Theodore Varno, University of California, Berkeley, and PACHS Dissertation Writing Fellow

Philadelphia Area Center for History of Science

Friday, April 17, 2009 5:00 pm EDT

The Franklin Institute, 222 North 20th Street

The greenhouse at Down House, where Charles Darwin conducted many of his experiments on self-fertilization in plants.

Time:
Discussion, 4:00 - 5:30 p.m.,
followed by social hour and light dinner

Place:
The Franklin Institute, 222 North 20th Street
Directions

Please download and read the paper in advance. Abstract. We like to remember Charles Darwin as a globetrotting naturalist surrounded by the exotic flora and fauna of the Galapagos, but he worked out the crucial elements of his theory of descent with modification surrounded by domesticated animals and cultivated plants in the English countryside. Today, we are accustomed to thinking of this as one of the theory’s great strengths, as it allowed Darwin to provide plentiful empirical evidence to support his thesis.
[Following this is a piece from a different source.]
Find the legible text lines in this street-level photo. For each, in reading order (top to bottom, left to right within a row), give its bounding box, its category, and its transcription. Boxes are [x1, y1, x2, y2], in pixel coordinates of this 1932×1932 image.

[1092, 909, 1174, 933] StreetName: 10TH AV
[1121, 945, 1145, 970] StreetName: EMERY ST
In the decades immediately after Origin of Species was published, however, the connection between species in the wild and breeds and varieties in human societies, between natural selection and the artificial selection practiced by humans, proved highly controversial to both evolution’s opponents and its supporters. This paper narrates the tale of how Darwin developed between 1859 and 1877 a research program around inbreeding and hybridism in animals and self- and cross-fertilization in plants in order to demonstrate that varieties are incipient species. The paper also suggests how, in the process, he brought into being a new conception of the relation between history, nature, and human society and a way of thinking about nature that would prove dangerously seductive to biologists over the next century.
 
Theodore Varno is a doctoral candidate in the History Department of the University of California, Berkeley, and a 2008-2009 PACHS Dissertation Writing Fellow. His dissertation traces debates about inbreeding across several intellectual communities from the mid-19th to the mid-20th century and examines specifically the relationship between agricultural change and evolutionary theory.